The difference between the self-attention module and the encoder-decoder-attention module is that the self-attention module only uses the values ​​of the previous encoder or decoder and calculates the vectors , and . The encoder-decoder attention module, however, only calculates the vector from the upstream attention module, while the vectors and are obtained from the encoder.

In practice, so-called multi-head attention is used. Each head consists of its own version of the matrices , and . Each attention module has several heads.

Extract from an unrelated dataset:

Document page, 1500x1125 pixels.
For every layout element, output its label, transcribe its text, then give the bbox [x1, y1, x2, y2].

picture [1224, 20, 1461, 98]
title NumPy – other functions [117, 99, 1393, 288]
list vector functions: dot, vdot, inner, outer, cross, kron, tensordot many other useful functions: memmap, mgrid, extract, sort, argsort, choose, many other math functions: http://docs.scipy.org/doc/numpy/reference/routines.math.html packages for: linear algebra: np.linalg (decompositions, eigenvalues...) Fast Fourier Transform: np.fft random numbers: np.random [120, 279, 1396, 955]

If a head is not relevant for a particular input , a low value is calculated, while a head relevant to an input calculates a high output value.

swell

  1. a b Ashish Vaswani, Noam Shazeer, Niki Parmar, Jakob Uszkoreit, Llion Jones, Aidan N. Gomez, Lukasz Kaiser, Illia Polosukhin: Attention Is All You Need. In: arxiv . Google Brain , June 12, 2019, accessed June 19, 2020 .
  2. Rainald Menge-Sonnentag: Who, How, What: Text analysis using Natural Language Processing with BERT. In: Heise Online. August 12, 2019, accessed August 13, 2020 .
  3. a b c d Alexander Rush: The Annotated Transformer. Harvard NLP, accessed June 19, 2020 .
  4. a b c d e Jay Alammar: The Illustrated Transformer. Retrieved June 19, 2020 (English).